Fallbeschreibung: Ein 68-jähriger Patient stellte sich mit seit 6 Monaten bestehenden Gangunsicherheit vor, seit 2 Monaten hatten sich zudem Parästhesien an den Händen eingestellt. Seit 6 Jahren bestand eine dialysepflichtige Niereninsuffizienz nach IgA-Nephritis (M. Berger). Trotz normaler Vit. B12-Spiegel stellten wir aufgrund des klinischen Verlaufs sowie des typischen MRT (Abb. 1)die Diagnose einer funikulären Myelose. Trotz adäquater Vit. B12-Substitutionstherapie (1000µg i.m. tägl) kam es im Verlauf zu einer Tetraparese und zunehmender Vigilanzminderung. Am 14. Tag nach Aufnahme kam es zu einen Status epilepticus, der nach Intubation mit Propofol durchbrochen wurde. Trotz absetzen aller sedierenden Pharmaka blieb der Pat. komatös bis soporös, ein Entwöhnen von der mechanischen Beatmung gestaltete sich schwierig.
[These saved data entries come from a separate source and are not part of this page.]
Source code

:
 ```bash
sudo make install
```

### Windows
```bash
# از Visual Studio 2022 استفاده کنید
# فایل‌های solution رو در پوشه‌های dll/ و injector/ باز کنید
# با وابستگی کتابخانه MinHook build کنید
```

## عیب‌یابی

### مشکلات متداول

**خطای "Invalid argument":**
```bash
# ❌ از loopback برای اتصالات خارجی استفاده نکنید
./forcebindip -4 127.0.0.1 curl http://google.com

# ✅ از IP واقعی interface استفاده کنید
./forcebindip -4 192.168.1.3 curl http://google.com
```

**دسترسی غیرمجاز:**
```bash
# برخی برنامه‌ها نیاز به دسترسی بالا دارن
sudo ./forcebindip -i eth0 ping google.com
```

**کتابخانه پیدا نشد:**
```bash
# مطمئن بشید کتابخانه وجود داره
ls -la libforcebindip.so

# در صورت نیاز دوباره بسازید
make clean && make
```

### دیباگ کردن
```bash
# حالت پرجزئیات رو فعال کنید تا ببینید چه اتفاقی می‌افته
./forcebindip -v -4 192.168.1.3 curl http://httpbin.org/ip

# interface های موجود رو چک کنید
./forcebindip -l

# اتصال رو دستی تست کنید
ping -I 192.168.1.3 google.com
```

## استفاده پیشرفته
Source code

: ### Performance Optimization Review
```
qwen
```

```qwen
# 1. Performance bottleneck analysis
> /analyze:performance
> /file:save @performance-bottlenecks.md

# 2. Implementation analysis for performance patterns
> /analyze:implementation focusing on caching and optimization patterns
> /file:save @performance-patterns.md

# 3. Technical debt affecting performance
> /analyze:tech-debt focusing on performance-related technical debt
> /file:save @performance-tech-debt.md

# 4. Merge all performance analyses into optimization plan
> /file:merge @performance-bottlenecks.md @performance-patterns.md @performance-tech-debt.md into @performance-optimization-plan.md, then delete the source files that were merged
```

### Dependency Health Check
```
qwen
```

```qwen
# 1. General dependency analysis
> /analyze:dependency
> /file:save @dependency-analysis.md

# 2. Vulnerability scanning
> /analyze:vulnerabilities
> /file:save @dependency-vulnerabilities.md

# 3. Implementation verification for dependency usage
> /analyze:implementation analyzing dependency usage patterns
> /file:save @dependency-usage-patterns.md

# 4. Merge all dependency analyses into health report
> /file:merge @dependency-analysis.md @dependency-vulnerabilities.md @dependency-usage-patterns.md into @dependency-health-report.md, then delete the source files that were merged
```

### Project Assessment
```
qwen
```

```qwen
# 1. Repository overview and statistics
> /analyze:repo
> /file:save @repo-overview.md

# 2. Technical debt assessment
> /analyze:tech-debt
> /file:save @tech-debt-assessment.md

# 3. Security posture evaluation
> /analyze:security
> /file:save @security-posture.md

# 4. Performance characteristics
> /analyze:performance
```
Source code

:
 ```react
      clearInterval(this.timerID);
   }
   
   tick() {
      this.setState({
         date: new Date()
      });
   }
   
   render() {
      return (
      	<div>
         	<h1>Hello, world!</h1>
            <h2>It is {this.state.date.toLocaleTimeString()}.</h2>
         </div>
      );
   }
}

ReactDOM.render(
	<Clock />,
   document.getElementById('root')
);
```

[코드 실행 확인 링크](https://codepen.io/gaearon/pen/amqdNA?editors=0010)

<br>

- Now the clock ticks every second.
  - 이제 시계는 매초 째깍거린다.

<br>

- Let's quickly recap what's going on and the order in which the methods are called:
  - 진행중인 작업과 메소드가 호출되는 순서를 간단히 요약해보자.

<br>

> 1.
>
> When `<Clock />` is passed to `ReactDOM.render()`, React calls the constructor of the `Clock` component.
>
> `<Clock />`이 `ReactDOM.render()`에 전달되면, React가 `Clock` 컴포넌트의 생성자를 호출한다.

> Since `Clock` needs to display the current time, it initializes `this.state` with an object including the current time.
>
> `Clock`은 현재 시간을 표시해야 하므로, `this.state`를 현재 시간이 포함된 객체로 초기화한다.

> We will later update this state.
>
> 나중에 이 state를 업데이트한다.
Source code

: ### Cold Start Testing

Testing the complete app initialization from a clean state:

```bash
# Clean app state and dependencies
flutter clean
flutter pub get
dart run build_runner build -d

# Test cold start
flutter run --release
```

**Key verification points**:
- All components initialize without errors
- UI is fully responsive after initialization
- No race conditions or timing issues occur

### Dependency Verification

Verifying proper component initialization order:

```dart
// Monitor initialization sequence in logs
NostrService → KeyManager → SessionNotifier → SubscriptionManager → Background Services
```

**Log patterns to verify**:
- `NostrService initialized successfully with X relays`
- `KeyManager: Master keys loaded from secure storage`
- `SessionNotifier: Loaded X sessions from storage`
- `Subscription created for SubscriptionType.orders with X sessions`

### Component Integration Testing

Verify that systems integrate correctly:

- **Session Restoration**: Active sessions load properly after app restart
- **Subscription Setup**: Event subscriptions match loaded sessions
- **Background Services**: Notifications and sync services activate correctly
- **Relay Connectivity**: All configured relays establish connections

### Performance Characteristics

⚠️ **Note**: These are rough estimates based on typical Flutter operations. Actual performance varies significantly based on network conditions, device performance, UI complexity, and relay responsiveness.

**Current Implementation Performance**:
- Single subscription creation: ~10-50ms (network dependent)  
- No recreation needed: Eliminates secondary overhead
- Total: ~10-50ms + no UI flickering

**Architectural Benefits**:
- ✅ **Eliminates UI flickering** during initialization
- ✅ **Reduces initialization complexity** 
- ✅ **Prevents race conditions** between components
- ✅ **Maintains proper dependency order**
Die Liquordiagnostik war bis auf einen erhöhten Eiweißspiegel (1,2g/l) unauffällig, Vit. B12 weiter hochnormal, Kreatinin (5,3mg/dl) und Harnstoff (68mg/dl) waren bei unkompliziert durchzuführender Hämodialyse (alle 2d) stabil. Es fanden sich in den zurückliegenden Laborparametern keine relevanten osmotischen Gradienten oder Elektrolytentgleisungen. In der erneut durchgeführten MRT zeigten sich nun ausgeprägte Marklagerläsionen parieto-occipital, die Veränderungen des Myelons waren fortbestehend (Abb. 2)

Schlussfolgerungen: Es gibt Hinweise auf einen funktionellen Vit. B 12-Mangel in niereninsuffizienten Pat. Diskutiert werden hier eine selektive Malabsorption bzw. ein verminderte zelluläre Aufnahme oder eine biochemische Funktionsstörung. Dies ist der erste beschriebene Fall eines Pat. mit renaler Insuffizienz, der trotz normaler Serumspiegel und adäquater Substitution ein Vit. B12-Mangelsyndrom mit zerebraler Beteiligung bietet. Intensivmedizinern sollte die Möglichkeit eines therapierefraktären, fulminanten Verlaufs einer funikulären Myelose bei niereninsuffizienten Pat. bewußt sein

Abb. 1: Das T2-gewichtete MRT des Myelons zeigt auf die Hinterstränge begrenzte Signalhyperintensitäten als typisches Muster der funikulären Myelose.

Abb. 2: In den T2- und FLAIR-Sequenzen des kranialen MRT zeigten sich im Verlauf trotz früher und intensivierter Vitamin B12-Substitutionstherapie ausgeprägte bilaterale Marklagerläsionen.